### PROBLEM DETAILS:
Reproduce every line of text in the material below word for word, leaving the pictures out of your answer.

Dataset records

● ● ●

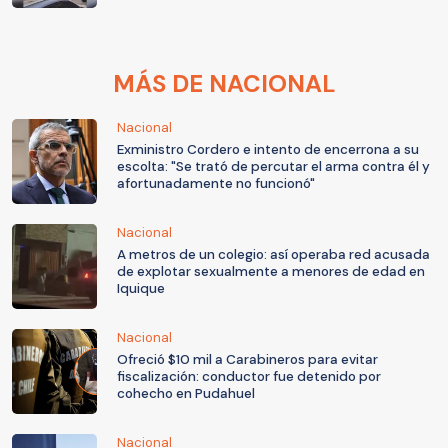
MÁS DE NACIONAL
Nacional
Exministro Cordero e intento de encerrona a su
escolta: "Se trató de percutar el arma contra él y
afortunadamente no funcionó"
Nacional
A metros de un colegio: así operaba red acusada
de explotar sexualmente a menores de edad en
Iquique
Nacional
Ofreció $10 mil a Carabineros para evitar
fiscalización: conductor fue detenido por
cohecho en Pudahuel
Nacional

● ● ●

### RESULT OF THE EXERCISE:
MÁS DE NACIONAL
Nacional
Exministro Cordero e intento de encerrona a su
escolta: "Se trató de percutar el arma contra él y
afortunadamente no funcionó"
Nacional
A metros de un colegio: así operaba red acusada
de explotar sexualmente a menores de edad en
Iquique
Nacional
Ofreció $10 mil a Carabineros para evitar
fiscalización: conductor fue detenido por
cohecho en Pudahuel
Nacional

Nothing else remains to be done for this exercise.